Ömrümün son günlerine geldiğimin farkındayım, belki de son günlük kaydımı yazıyorum. Gelecek nesiller için son bir kayıt, kökenlerinin neresi olduğunu bu gezegene ilk ayak basan babalarından öğrenmeleri için son bir fırsat. Anlatacaklarımı şimdiye kadar çok az evladımla paylaştım, saklamak için kendimce sebeplerim vardı. Ama artık nereden geldiğinizi öğrenme vakti geldi.

Her şey bir cinayetle başladı.

Anneniz Elif hamileydi. İlk çocuğumuz… Daha altı aylık bir erkek. Adını bile koymuştuk: Bergin. Çocuk sahibi olmaya karar verdiğimizde, Elif onu kendi, doğal yollarla doğurmak istemişti. Dokuz ay karnında büyütecek, onunla yatıp kalkacak, her gün onu düşünerek gelişini dört gözle bekleyecekti. Yapay doğumun çok daha sağlıklı ve güvenli olduğunu anlatmaya çalışmıştım. Ama ne çare. Anneniz bir şeyi kafasına koyduğu zaman onu yolundan çevirmek mümkün değildi. Hamileyken en azından işine ara vermesini söyledim ama sonucu tahmin edebilirsiniz.

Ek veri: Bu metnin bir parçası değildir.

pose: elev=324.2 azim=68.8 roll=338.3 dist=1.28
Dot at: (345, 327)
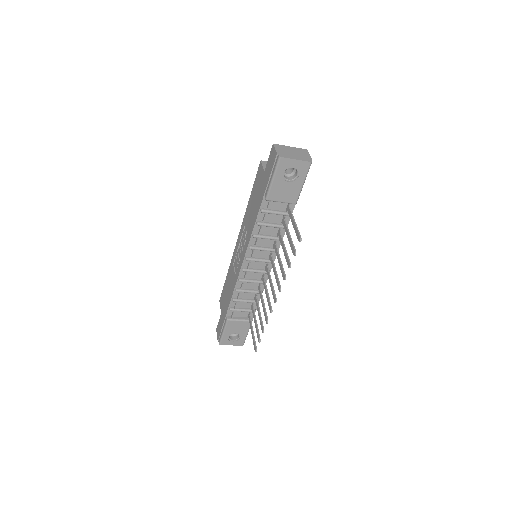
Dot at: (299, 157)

O lanet olay da işteyken yaşanacaktı. Federasyondan bağımsız bir hayır organizasyonunda çalışan Elif’in, eziyet altındaki kolonilerden birinden yanına aldığı, ufak tefek bir gençti sonunu getiren. O gün iş çıkışı, Elif’le bir şeyler konuşmak için odasına girmiş, odadan yükselen çığlığın duyulmasıyla asıl niyeti anlaşılmıştı. Anneniz, kalbine saplı bir bıçakla oracıkta ölüvermişti. O adam bir bıçakla iki cana birden kıymıştı. Olanları öğrendiğimde… Onca yüzyıldan sonra, yüzlerce ışık yılı uzaktan bile hala nasıl acı verebilir bir anı?

İçimde kabaran öfke ateşini hayal edebilirsiniz. Hiçbir şeyin önemi yoktu artık benim için, evrenin dipsiz karanlığında savrulan bir cesettim, tek görebildiğim, tek umursadığım alev gibi parıldayan bir intikam güneşiydi.

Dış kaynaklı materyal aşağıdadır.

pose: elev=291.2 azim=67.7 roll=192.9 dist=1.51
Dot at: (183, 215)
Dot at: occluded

Adamın evli olduğunu, bir oğlu olduğunu öğrendim. Önce babayı öldürecektim, Elif’ime yaptığı gibi bıçağı kalbine sokacaktım, sonra da oğlunu… Yaptım da. Tanıdıklarım sayesinde tutulduğu hücreye kadar girdim, bıçağı o alçak adamın kalbine sapladım. Son nefesini verirken, gözlerinin içine bakarak, oğlunu da Bergin’imi öldürdüğü gibi öldüreceğimi söyledim. Yapacaktım.

Evlerine gittiğimde geceydi. Anne de, oğlu da uyuyordu. Yapabilirdim, o kadar kolaydı ki o savunmasız, hiçbir şeyden habersiz masum yavruyu öldürmek. Ama işte tam da bu sebepten bıçağı tutan ellerim donakalmıştı. Babaların suçunu oğullardan alırsam, o katilden ne farkım kalırdı?

Gözlerim yaşlı, bıçak elimde, evden çıkarken tutuklandım. Bana söyledikleri şey, Elif’i öldüren adamın da kolonilerdeki bir terörist grubun kurbanı olduğu, ailesi tehdit edildiği için bu işe zorlandığıydı. Bıçağı saplayan eli kesmiştim ama asıl emri verenler belki de asla bulunamayacaktı.

Ne için olmuştu bu yaşananlar? Bir hiç uğruna mı? Her gün gözlerimi kapadığımda kendime aynı şeyi söylüyor, adamın hak ettiğini, adaletin yerine geldiğini fısıldıyor olsam da, yine de bir cinayetti. Boşuna alınan bir can. Şu an bile, ölüm döşeğimde, kana bulanmış ellerimdeki kızıl bıçağı, hışımla kalbine sapladığımda ne kadar kolayca kaburgalarının arasından geçtiğini, adamın gözlerindeki şaşkın ifadeyi, burnuma çalınan kan kokusunu hissedebiliyorum. Bir canı almak ne kadar da kolay, yeni bir can dünyaya getirmek ne kadar meşakkatli, onu koruyup kollamak ne kadar da zor ve bir o kadar tatlı.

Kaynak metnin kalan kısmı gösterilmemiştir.